Horse operas, the movies as well as those on TV, rivaled Dickens novels as asylums for dumb people. Roy Rogers (the guy who had his dead horse stuffed) tried a number of them, including Pat Buttram and Andy Devine, but eventually stole Gabby Hayes from Hopalong Cassidy.

Say what you want about a refugee from New Jersey whose acting hallmark was a kind of quizzical stare, Roy knew his morons.

The list, as they say, is endless.

One of my favorite hero-oaf couples comprised the Cisco Kid and Pancho. (I believe Leo Carrillo, who played Pancho, can be considered primarily responsible for the rise of the ethno-sensitivity that nowadays colors our speech and very thought, such was the strength of his portrayal of a Hispanic half-wit.)

After cowboy films had bored their final audiences into comas, it was natural that they gallop on to TV - a kind of final resting place for ideas. And so it was that Cisco and Pancho rode across the vast wasteland of the Sonora Desert for years in search of criminal fun, suffering only from occasional interruptions by ads for doctor-recommended cigarettes.

A word about style. Cisco, played by Duncan Renaldo, rode his horse at top speed for enormous distances through a hellish climate while wearing velour ensembles embroidered with silver and gold thread. He also affected a sombrero the size of a wagon wheel. Contrast and compare with such modern cowboy incarnations as Clint Eastwood, whose sole fashion statement seems to be, sweat.

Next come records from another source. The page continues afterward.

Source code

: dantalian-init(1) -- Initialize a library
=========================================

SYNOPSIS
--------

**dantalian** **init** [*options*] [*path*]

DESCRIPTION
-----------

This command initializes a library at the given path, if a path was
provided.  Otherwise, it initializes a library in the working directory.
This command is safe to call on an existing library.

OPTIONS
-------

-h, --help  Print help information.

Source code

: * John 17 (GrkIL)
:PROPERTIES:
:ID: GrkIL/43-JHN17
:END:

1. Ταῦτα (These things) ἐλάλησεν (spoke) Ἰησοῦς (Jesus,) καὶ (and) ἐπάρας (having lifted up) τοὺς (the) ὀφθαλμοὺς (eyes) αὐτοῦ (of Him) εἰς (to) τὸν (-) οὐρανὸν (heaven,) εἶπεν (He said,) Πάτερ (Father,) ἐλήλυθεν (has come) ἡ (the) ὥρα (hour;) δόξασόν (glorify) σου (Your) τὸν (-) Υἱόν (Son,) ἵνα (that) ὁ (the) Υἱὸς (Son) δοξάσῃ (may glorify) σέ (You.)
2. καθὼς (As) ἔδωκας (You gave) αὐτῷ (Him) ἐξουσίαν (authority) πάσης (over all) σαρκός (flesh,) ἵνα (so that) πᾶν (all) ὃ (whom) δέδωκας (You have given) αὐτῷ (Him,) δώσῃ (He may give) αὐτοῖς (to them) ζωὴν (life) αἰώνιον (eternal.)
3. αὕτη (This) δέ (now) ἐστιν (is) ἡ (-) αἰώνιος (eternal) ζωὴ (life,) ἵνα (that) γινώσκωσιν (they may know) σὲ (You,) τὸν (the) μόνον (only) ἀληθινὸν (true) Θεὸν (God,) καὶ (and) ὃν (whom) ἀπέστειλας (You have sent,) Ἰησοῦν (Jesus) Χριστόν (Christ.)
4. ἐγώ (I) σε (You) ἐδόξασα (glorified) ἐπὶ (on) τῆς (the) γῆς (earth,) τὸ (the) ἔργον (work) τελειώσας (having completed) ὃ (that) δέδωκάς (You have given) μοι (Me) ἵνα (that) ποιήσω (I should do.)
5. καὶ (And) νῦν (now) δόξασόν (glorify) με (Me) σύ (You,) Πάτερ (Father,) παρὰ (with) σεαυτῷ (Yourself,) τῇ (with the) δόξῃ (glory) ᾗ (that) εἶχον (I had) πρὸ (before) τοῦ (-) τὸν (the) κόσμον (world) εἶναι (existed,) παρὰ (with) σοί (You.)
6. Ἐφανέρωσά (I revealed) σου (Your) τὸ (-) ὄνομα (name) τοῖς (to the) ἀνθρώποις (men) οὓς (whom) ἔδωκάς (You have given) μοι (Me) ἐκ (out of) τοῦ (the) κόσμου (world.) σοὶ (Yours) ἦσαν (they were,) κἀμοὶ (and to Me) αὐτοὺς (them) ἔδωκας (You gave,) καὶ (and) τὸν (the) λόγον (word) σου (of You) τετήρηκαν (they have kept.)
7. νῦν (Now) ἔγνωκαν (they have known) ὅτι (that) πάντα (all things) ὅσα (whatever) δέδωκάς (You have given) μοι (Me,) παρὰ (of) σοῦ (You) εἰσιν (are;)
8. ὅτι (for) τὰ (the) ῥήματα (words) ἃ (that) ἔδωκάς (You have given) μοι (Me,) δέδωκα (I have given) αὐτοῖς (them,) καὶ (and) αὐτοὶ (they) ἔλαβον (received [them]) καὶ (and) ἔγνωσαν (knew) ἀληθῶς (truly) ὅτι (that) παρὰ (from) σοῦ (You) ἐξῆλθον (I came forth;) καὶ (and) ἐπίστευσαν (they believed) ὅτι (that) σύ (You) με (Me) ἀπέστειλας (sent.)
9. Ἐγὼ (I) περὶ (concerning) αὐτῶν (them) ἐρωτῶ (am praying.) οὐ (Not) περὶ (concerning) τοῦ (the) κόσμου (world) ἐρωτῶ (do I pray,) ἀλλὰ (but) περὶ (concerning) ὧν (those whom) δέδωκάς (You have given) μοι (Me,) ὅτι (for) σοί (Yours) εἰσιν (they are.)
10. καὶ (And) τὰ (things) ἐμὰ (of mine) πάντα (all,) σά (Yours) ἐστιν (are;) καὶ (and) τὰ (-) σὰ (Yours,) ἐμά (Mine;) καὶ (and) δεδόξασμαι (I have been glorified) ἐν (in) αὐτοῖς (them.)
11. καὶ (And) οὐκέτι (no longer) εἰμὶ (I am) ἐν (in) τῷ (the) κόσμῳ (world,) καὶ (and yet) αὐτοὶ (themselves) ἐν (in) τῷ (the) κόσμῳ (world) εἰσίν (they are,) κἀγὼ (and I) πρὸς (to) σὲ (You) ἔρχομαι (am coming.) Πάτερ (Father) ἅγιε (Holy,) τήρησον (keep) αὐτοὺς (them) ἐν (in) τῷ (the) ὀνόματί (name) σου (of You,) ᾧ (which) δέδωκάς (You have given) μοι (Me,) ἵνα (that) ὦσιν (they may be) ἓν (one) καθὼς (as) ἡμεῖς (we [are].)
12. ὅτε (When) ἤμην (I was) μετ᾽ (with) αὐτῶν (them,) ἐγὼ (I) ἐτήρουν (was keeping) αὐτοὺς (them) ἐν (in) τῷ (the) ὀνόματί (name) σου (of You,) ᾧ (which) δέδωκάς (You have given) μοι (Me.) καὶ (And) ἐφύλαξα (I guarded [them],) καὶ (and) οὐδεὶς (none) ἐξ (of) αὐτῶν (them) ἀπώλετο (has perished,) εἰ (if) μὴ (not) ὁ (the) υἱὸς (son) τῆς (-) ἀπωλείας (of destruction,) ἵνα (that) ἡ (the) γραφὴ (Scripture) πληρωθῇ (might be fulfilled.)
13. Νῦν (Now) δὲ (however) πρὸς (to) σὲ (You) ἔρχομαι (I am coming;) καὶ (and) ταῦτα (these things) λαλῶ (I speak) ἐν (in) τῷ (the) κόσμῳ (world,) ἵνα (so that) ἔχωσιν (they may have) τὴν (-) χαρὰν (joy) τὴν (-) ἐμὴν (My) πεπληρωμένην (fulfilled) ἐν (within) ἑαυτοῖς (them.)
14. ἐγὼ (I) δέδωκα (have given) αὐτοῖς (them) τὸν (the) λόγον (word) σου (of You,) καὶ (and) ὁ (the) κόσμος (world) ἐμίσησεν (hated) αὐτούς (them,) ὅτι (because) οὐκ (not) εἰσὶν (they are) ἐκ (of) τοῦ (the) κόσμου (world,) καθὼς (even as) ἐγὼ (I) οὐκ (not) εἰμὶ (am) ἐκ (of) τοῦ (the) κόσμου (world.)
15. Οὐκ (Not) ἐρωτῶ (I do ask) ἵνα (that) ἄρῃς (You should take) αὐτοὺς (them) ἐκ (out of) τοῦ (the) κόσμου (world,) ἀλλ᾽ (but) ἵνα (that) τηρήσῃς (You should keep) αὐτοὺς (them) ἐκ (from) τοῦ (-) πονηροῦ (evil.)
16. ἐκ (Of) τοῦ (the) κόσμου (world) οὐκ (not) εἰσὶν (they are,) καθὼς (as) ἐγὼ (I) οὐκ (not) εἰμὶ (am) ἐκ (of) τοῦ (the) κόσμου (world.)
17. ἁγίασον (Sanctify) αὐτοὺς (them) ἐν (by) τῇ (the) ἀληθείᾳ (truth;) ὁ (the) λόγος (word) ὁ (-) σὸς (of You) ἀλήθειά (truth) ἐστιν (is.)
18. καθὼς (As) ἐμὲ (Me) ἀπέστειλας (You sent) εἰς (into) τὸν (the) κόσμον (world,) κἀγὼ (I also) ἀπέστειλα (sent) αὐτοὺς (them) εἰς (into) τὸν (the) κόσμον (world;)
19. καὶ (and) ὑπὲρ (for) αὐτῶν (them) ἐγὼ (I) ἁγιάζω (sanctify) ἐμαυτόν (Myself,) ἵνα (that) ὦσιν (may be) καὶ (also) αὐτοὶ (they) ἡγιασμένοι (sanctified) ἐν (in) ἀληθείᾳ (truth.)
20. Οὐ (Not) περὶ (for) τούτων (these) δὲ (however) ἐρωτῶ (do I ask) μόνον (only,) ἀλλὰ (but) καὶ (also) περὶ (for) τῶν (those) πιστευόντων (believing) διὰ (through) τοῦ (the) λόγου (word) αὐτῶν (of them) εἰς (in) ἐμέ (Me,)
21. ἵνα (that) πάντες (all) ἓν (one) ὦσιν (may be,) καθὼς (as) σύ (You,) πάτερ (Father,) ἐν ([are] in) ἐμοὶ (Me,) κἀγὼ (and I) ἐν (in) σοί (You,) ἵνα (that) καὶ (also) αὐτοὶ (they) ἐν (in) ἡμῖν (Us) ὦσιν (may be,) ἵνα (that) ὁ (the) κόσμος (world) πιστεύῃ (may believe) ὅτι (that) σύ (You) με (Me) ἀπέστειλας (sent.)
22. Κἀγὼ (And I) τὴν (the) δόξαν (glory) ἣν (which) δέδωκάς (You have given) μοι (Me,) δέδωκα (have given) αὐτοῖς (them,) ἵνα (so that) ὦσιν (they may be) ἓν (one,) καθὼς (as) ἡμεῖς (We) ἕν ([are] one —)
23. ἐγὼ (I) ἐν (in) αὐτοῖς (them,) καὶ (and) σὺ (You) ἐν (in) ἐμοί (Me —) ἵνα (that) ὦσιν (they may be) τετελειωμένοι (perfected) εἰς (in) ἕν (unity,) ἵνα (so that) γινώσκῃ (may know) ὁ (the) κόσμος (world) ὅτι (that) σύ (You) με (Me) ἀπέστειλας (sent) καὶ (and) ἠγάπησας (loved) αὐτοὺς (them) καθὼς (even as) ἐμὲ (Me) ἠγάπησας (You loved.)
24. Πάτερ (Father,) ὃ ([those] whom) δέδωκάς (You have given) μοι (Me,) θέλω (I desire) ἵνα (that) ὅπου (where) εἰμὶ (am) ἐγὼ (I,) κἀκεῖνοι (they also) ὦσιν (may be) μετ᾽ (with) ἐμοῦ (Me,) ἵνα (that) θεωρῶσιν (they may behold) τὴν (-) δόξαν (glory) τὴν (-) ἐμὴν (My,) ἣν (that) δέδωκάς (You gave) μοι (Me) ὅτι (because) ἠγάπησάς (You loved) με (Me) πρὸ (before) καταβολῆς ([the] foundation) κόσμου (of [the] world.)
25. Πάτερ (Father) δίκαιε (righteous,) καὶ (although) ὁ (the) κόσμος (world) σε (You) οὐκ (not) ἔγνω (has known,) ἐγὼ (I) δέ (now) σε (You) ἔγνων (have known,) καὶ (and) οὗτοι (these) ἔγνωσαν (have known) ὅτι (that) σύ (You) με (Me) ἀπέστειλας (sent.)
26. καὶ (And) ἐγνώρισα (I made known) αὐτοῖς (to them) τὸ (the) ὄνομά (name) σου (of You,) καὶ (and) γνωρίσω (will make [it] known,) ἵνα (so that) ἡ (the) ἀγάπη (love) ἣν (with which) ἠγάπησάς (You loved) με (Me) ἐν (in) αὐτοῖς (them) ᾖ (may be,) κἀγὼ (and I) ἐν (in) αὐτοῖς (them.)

Also, a word to filmographers who might be a trifle confused by Renaldo's accent and, further, might wonder why Renaldo never spoke any Spanish, though Cisco was Mexican by birth. The truth is that Duncan Renaldo - whose real name, by the way, was Renaldo Duncan - was Romanian.

Nobody can make stuff like that up.

So, you might ask, where are the dim-bulb assistants of yesteryear?

Well, now and then there seems to be an effort to revive the category. The film "True Lies" comes to mind. But though Tom Arnold gave excellent twit, he played twit to Arnold Schwarzenegger. Which means that Tom's portrayal was one of the greatest acting performances of the 20th century.

The real answer, of course, is that the oater died and was replaced by the "action-adventure" film. And though a great many Bozos are affiliated with that genre, they are not in the film.